* Provided text *

○ ○ ○ ○

# How can I install php53 port if it disappears in ports tree after portsnap update?



## mobilitysd (Feb 10, 2017)

Two days ago, I reinstalled my FreeBSD system with a new version - FreeBSD11. After updating ports tree by portsnap I found out that port php53 is missing. How can I get it back? I need to install PHP v.5.3.


----------



## SirDice (Feb 10, 2017)

PHP 5.3 has been end-of-life since August 2014.

http://php.net/eol.php


----------



## mobilitysd (Feb 10, 2017)

Yes, I know that. But, I need PHP 5.3. All web hostings, which I worked with, provide PHP 5.3 as well.


----------



## marino (Feb 10, 2017)

So you pay hosters that intentionally use EOL'd software?
In other words, either those hosters are incompetent or don't care.  To me, neither is a good look.

○ ○ ○ ○

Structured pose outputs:

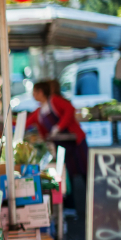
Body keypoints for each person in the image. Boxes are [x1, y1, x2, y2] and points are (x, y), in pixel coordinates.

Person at [26, 80, 89, 212]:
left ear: (41, 92)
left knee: (86, 172)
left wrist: (59, 127)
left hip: (76, 142)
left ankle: (95, 200)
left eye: (34, 92)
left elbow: (70, 110)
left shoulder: (54, 101)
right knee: (67, 176)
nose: (33, 96)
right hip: (62, 147)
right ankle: (72, 207)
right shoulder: (39, 111)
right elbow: (27, 123)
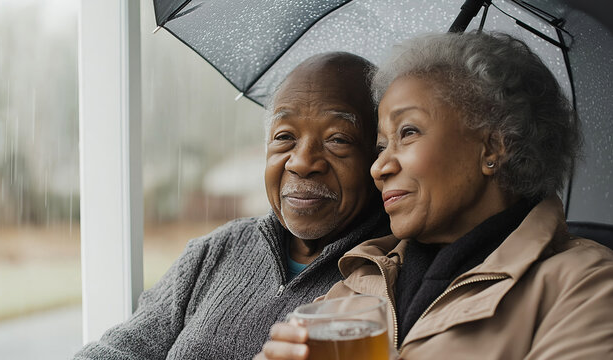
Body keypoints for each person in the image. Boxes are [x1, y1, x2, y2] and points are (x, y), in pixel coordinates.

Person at [257, 31, 613, 360]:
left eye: (408, 132)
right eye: (381, 146)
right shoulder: (357, 287)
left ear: (494, 146)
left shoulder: (588, 288)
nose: (379, 167)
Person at [74, 52, 390, 360]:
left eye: (338, 139)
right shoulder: (216, 250)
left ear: (379, 155)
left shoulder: (393, 273)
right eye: (284, 136)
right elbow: (117, 350)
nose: (302, 162)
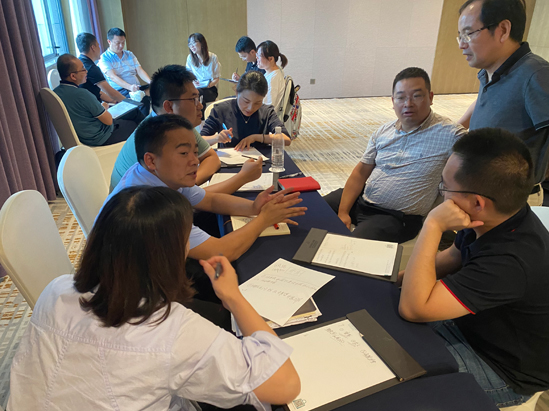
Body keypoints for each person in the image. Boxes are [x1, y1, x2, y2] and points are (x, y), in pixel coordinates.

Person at [8, 186, 300, 410]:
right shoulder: (172, 330)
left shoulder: (56, 290)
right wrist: (234, 297)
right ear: (168, 255)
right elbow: (284, 384)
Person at [398, 128, 549, 407]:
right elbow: (453, 256)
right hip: (471, 327)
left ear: (477, 203)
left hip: (503, 369)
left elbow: (414, 309)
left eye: (445, 187)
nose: (442, 194)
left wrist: (433, 225)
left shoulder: (510, 261)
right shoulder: (497, 216)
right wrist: (397, 279)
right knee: (386, 325)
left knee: (395, 372)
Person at [108, 114, 306, 265]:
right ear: (151, 160)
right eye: (183, 153)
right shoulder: (149, 203)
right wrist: (263, 219)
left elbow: (210, 200)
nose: (195, 161)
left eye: (195, 152)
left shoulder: (157, 175)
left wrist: (254, 207)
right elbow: (221, 252)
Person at [324, 67, 466, 243]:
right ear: (393, 101)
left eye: (417, 96)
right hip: (362, 201)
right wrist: (343, 212)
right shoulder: (384, 131)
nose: (408, 103)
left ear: (430, 98)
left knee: (353, 247)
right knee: (310, 211)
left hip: (396, 218)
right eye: (401, 97)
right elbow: (360, 173)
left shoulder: (452, 135)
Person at [110, 64, 259, 194]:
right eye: (193, 99)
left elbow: (212, 158)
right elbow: (179, 200)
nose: (200, 105)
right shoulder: (155, 138)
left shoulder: (176, 125)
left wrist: (189, 187)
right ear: (169, 106)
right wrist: (189, 190)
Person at [457, 0, 549, 206]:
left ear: (503, 30)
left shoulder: (536, 74)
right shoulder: (489, 72)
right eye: (460, 36)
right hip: (481, 192)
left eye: (468, 34)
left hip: (510, 201)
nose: (462, 44)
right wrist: (456, 128)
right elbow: (490, 102)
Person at [54, 54, 138, 146]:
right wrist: (104, 107)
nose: (86, 71)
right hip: (100, 137)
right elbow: (108, 121)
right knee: (135, 124)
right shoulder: (82, 94)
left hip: (82, 137)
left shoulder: (55, 93)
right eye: (83, 69)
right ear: (73, 76)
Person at [201, 71, 291, 150]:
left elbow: (286, 139)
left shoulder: (266, 112)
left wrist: (255, 137)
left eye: (257, 103)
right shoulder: (221, 110)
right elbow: (200, 141)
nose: (250, 108)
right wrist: (217, 138)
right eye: (246, 101)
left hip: (259, 161)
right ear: (237, 92)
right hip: (231, 161)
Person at [99, 27, 151, 116]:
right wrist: (130, 87)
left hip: (136, 88)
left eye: (123, 42)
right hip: (120, 91)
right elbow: (113, 77)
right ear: (109, 41)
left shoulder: (129, 54)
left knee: (157, 92)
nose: (121, 46)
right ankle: (143, 122)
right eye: (118, 43)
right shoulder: (105, 58)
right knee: (143, 100)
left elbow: (139, 70)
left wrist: (150, 81)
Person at [76, 32, 125, 104]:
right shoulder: (91, 68)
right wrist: (131, 103)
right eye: (98, 46)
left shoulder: (79, 62)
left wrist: (114, 101)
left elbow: (98, 92)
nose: (100, 48)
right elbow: (111, 93)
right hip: (91, 107)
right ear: (93, 47)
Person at [186, 33, 221, 117]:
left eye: (194, 43)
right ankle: (200, 118)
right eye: (190, 44)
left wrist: (209, 85)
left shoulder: (213, 57)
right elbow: (188, 76)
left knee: (198, 94)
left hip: (210, 89)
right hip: (197, 88)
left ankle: (201, 118)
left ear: (202, 43)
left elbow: (217, 78)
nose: (192, 46)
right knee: (194, 94)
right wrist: (193, 82)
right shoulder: (190, 58)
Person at [256, 40, 287, 111]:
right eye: (256, 54)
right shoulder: (273, 72)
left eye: (259, 55)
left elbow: (268, 106)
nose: (256, 58)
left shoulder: (273, 78)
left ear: (270, 59)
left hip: (266, 115)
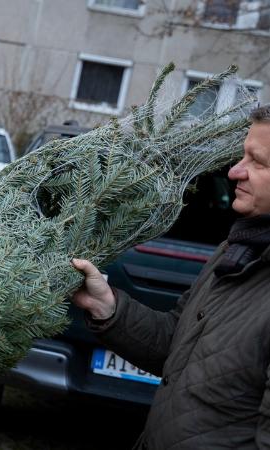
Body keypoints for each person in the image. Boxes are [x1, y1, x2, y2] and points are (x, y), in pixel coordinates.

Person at [71, 104, 270, 449]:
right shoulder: (238, 250)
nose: (235, 171)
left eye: (258, 162)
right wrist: (108, 307)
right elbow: (175, 346)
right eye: (242, 156)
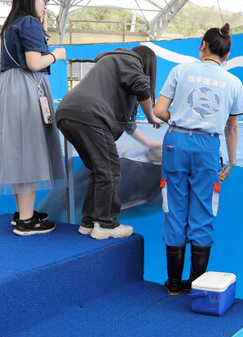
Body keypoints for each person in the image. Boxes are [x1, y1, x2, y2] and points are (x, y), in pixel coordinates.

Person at [153, 23, 243, 295]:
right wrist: (231, 161)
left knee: (174, 209)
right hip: (208, 147)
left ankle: (173, 285)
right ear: (226, 55)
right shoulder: (234, 83)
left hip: (176, 143)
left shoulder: (180, 70)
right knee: (203, 213)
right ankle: (198, 287)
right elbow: (232, 127)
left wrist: (181, 119)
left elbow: (159, 111)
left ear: (202, 45)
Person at [55, 46, 164, 239]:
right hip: (90, 116)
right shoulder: (130, 60)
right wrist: (151, 117)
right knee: (111, 170)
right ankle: (106, 223)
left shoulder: (111, 68)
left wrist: (148, 143)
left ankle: (89, 222)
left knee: (98, 171)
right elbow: (141, 85)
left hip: (67, 114)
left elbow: (128, 124)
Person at [0, 0, 67, 236]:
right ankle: (26, 221)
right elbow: (34, 63)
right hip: (26, 87)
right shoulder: (29, 22)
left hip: (12, 88)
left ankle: (24, 213)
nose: (45, 5)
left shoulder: (13, 24)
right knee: (30, 151)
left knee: (19, 152)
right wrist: (57, 54)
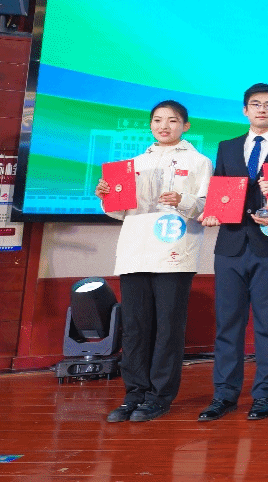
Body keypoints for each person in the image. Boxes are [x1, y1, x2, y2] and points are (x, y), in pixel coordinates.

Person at [97, 100, 212, 423]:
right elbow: (120, 212)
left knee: (168, 328)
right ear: (150, 125)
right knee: (135, 327)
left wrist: (183, 199)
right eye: (158, 120)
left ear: (185, 126)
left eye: (172, 120)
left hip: (175, 252)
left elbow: (208, 206)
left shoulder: (200, 162)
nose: (164, 126)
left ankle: (159, 397)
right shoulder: (133, 163)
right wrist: (107, 196)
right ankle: (134, 394)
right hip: (135, 251)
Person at [198, 84, 268, 422]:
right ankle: (224, 395)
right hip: (230, 245)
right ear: (245, 110)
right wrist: (213, 212)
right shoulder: (227, 147)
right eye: (255, 104)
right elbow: (221, 190)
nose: (262, 109)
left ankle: (264, 395)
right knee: (227, 324)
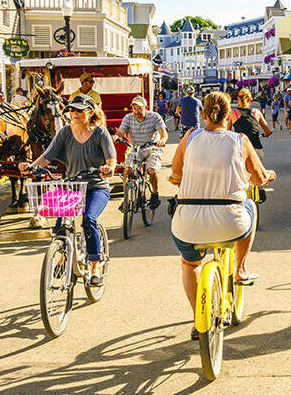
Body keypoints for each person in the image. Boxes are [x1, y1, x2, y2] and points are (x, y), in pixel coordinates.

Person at [169, 92, 276, 340]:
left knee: (190, 264)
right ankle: (239, 268)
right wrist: (268, 175)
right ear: (229, 116)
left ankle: (199, 318)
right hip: (231, 222)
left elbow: (175, 175)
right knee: (250, 204)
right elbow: (259, 179)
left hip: (188, 224)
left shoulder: (189, 137)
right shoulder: (241, 141)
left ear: (203, 115)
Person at [21, 95, 116, 286]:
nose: (74, 113)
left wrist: (108, 168)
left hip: (96, 186)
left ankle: (94, 267)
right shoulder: (65, 132)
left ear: (90, 112)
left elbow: (111, 158)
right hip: (71, 185)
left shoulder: (100, 133)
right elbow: (47, 156)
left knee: (89, 219)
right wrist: (30, 167)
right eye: (72, 110)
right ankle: (64, 256)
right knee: (60, 225)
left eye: (79, 110)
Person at [115, 96, 168, 209]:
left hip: (153, 147)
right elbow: (121, 131)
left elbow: (164, 133)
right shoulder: (128, 118)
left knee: (151, 171)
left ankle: (154, 194)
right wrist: (117, 136)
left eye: (139, 109)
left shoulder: (154, 117)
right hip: (136, 148)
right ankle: (126, 198)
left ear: (146, 108)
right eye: (134, 109)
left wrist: (162, 140)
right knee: (127, 170)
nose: (137, 111)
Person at [231, 88, 272, 160]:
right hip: (256, 150)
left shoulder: (233, 113)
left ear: (238, 98)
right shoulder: (256, 112)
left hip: (241, 150)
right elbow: (267, 131)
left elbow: (227, 131)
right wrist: (265, 134)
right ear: (250, 100)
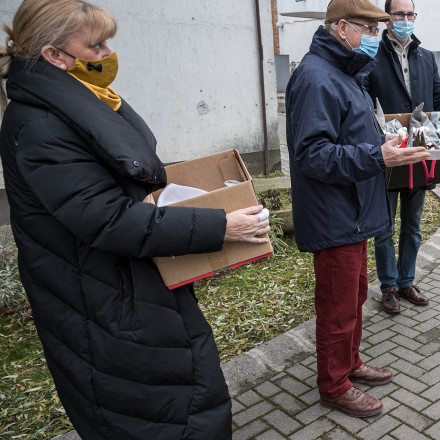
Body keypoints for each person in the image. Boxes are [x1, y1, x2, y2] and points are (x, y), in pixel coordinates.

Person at [0, 1, 270, 438]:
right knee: (166, 412)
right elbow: (108, 220)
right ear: (54, 56)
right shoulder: (41, 126)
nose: (108, 52)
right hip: (105, 304)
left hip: (119, 290)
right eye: (96, 44)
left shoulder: (73, 103)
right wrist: (222, 227)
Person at [286, 0, 430, 419]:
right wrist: (376, 156)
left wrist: (380, 138)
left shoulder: (343, 73)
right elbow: (312, 154)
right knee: (337, 305)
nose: (375, 37)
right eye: (368, 29)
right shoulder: (315, 77)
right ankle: (333, 385)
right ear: (342, 28)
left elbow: (348, 133)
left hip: (352, 211)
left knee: (354, 297)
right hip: (334, 214)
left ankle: (349, 363)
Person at [364, 0, 440, 314]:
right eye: (399, 14)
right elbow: (361, 98)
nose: (405, 19)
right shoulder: (372, 56)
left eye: (409, 14)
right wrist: (374, 131)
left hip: (420, 151)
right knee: (384, 227)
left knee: (413, 225)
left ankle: (406, 281)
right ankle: (388, 287)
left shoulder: (426, 56)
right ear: (388, 17)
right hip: (390, 150)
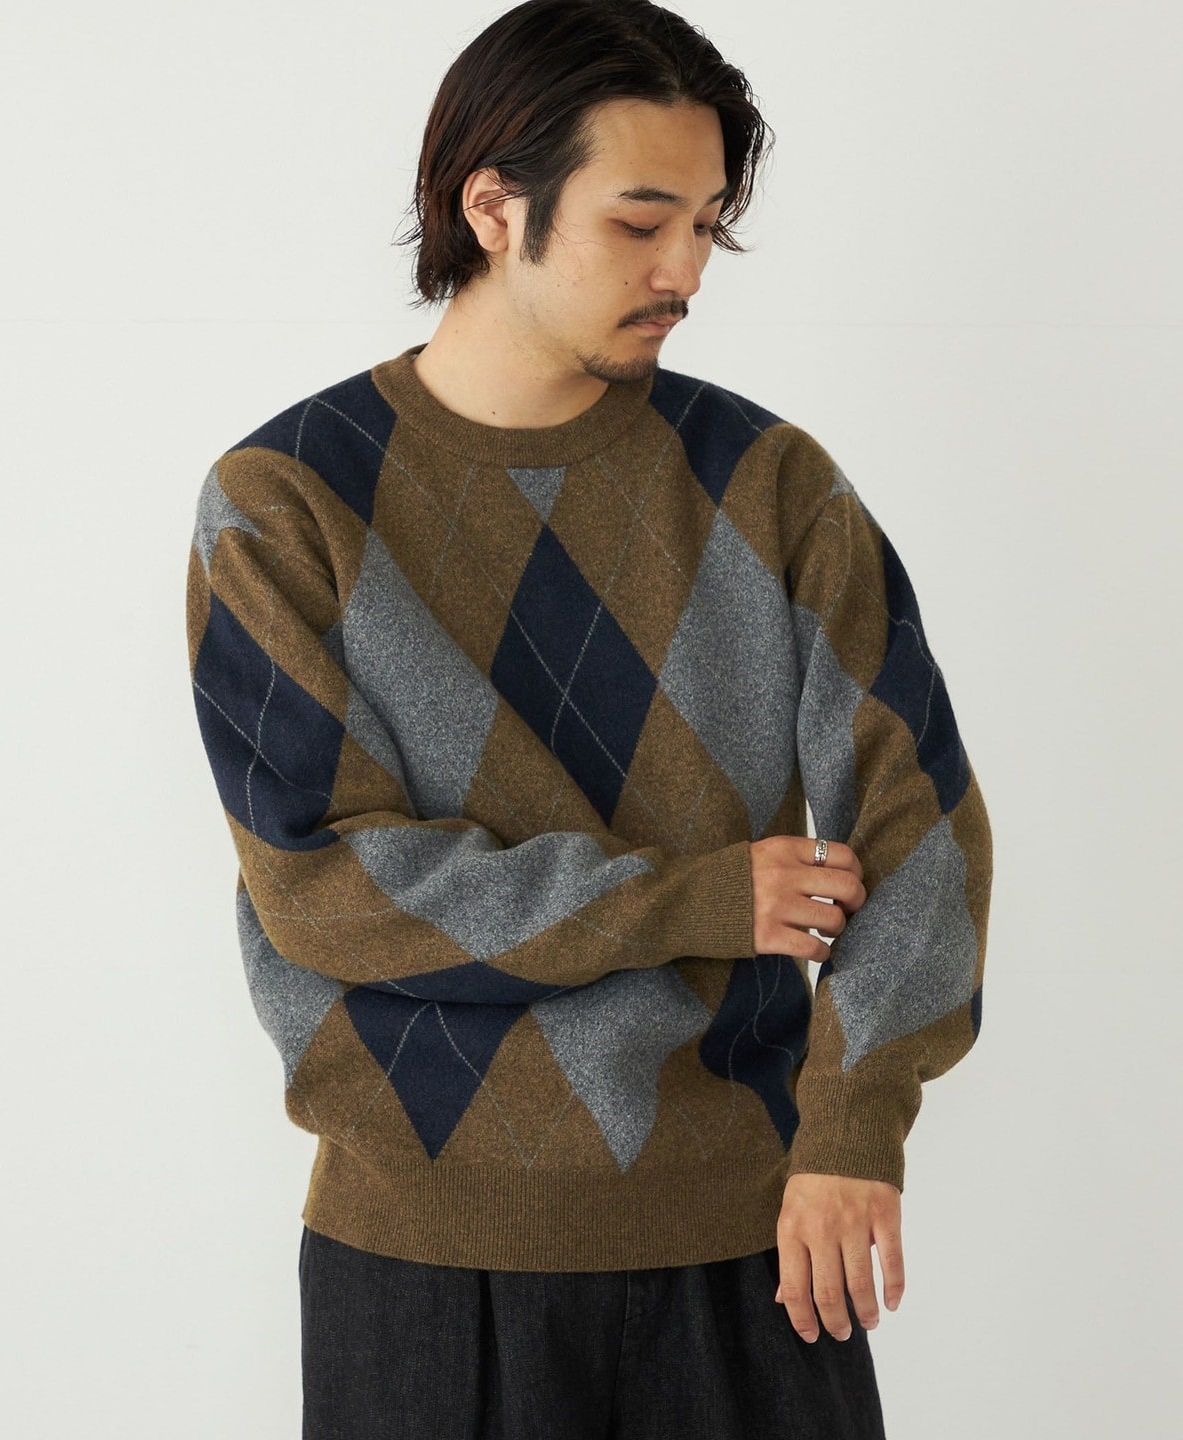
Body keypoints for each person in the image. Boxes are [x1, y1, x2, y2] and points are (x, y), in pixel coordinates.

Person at [186, 1, 992, 1434]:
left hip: (754, 1233)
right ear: (492, 206)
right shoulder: (285, 505)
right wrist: (696, 900)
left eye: (708, 225)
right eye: (640, 221)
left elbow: (915, 820)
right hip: (421, 1261)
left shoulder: (768, 484)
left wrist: (855, 1130)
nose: (686, 270)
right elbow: (326, 887)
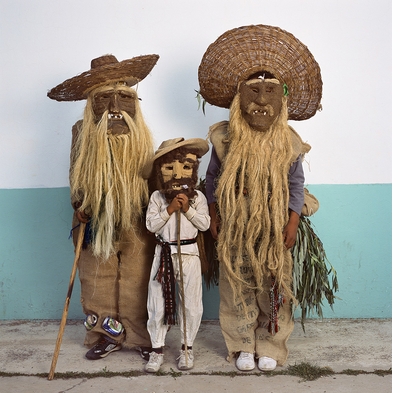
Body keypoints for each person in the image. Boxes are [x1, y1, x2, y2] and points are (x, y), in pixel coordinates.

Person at [197, 25, 322, 371]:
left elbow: (295, 184)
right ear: (239, 98)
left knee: (274, 285)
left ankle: (271, 345)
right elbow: (212, 179)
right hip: (236, 225)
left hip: (274, 225)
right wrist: (213, 214)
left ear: (283, 98)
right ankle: (241, 346)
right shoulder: (224, 139)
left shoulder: (289, 142)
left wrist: (293, 220)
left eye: (270, 92)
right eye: (253, 92)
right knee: (236, 284)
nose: (262, 101)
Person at [47, 54, 159, 360]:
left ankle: (140, 337)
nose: (114, 106)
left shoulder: (141, 133)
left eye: (123, 97)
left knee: (138, 275)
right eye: (104, 98)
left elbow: (150, 173)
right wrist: (79, 200)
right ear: (91, 102)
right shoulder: (83, 131)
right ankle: (105, 335)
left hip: (136, 216)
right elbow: (76, 170)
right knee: (97, 275)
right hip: (95, 217)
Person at [142, 138, 210, 372]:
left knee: (190, 304)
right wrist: (170, 209)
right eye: (170, 168)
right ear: (161, 171)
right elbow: (151, 226)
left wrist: (187, 209)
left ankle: (187, 349)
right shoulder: (157, 198)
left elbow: (204, 224)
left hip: (189, 255)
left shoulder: (198, 198)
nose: (178, 173)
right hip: (163, 255)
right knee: (157, 303)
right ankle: (157, 350)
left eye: (185, 167)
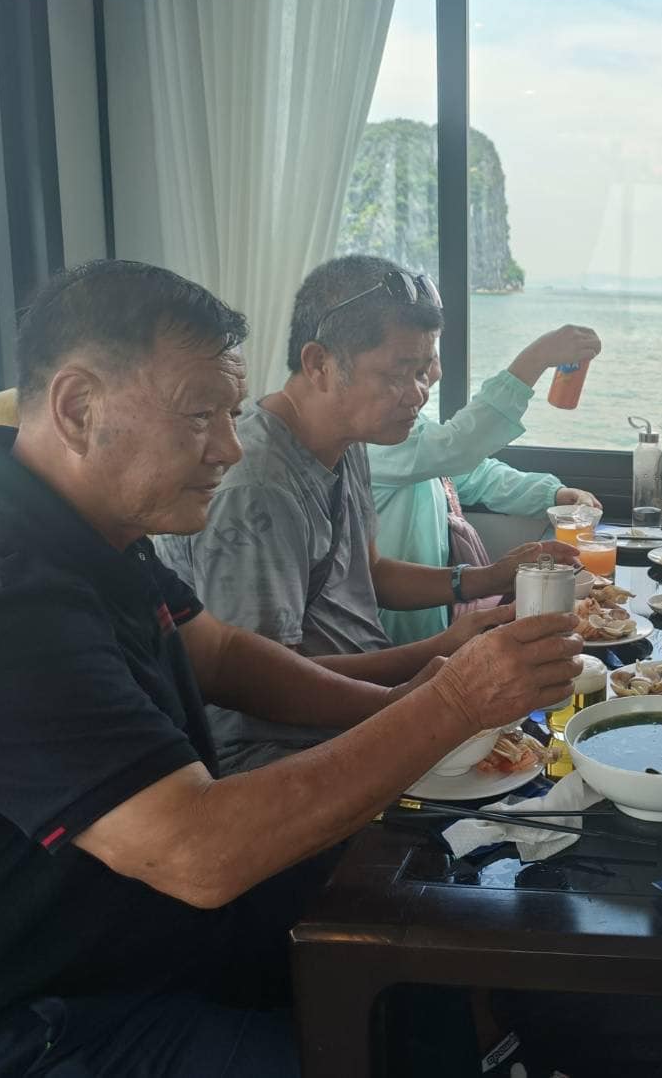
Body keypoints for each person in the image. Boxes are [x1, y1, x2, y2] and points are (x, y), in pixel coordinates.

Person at [0, 260, 581, 1075]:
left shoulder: (91, 526)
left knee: (428, 931)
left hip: (146, 923)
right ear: (76, 408)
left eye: (232, 414)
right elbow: (195, 851)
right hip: (42, 1007)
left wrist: (401, 699)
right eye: (199, 416)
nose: (229, 447)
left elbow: (222, 653)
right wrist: (451, 701)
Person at [154, 255, 580, 772]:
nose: (419, 393)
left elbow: (371, 572)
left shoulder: (348, 440)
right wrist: (437, 659)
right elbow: (267, 684)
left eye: (424, 372)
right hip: (279, 750)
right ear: (320, 364)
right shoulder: (259, 489)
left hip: (362, 708)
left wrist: (488, 578)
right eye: (399, 373)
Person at [368, 320, 603, 645]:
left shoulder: (410, 428)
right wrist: (536, 358)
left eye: (428, 360)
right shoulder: (373, 440)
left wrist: (554, 493)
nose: (431, 373)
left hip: (430, 621)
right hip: (386, 634)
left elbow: (476, 476)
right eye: (414, 366)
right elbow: (457, 447)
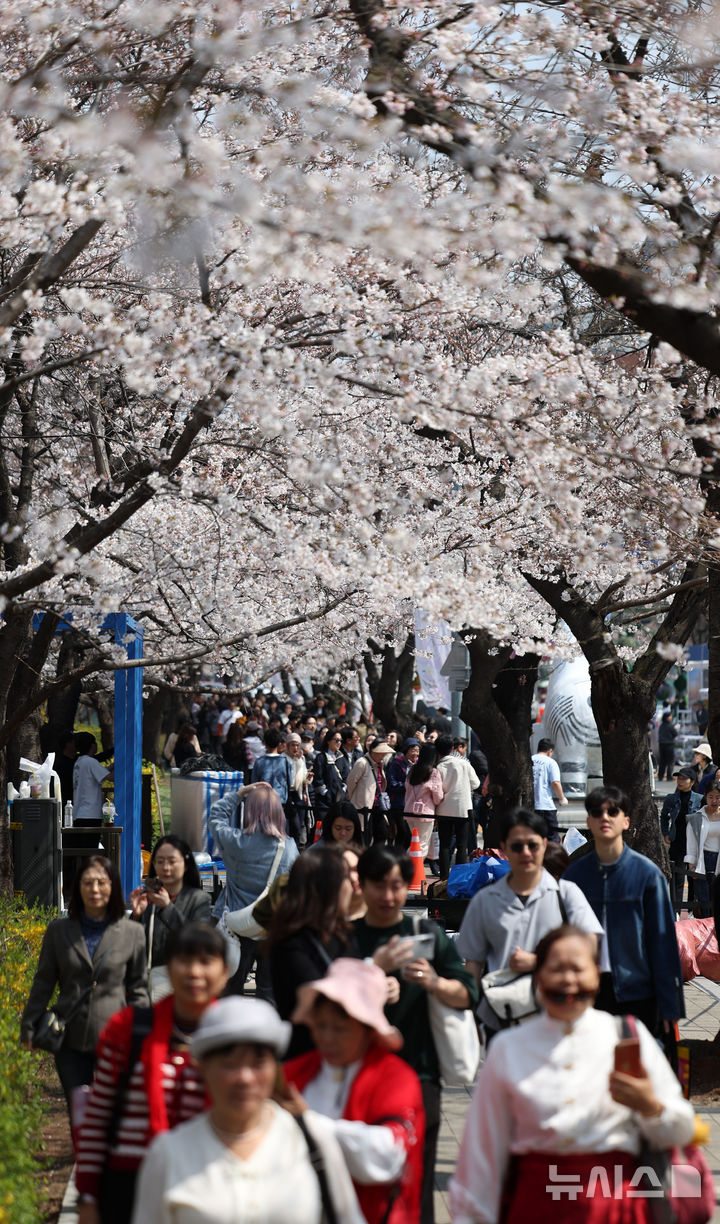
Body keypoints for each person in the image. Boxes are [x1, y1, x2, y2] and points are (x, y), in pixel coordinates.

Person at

○ ○ ○ ○

* Questions *
1) Translate this sentence from the php53 forum thread into Spanish: "PHP 5.3 has been end-of-life since August 2014."
2) Write the next post in the php53 forum thread, following on from its last reply.

* Expected outputs *
1) PHP 5.3 está al final de su vida útil desde agosto de 2014.

2)
FreeBSD has a responsibility not to provide EOLed version (not to mention the sheer maintenance involved in maintaining every major PHP release since 3.0).
FreeBSD shouldn't provide it.  You shouldn't use it.
If your software was never upgraded after years of deprecation, that's the software providers's fault.

If you like ancient software, nothing is stopping you from using SVN to wind back a ports tree to a time where PHP5.3 existed.  It's possible quarterly branches existed back then so you could use one of those.  Everything will be frozen in time though.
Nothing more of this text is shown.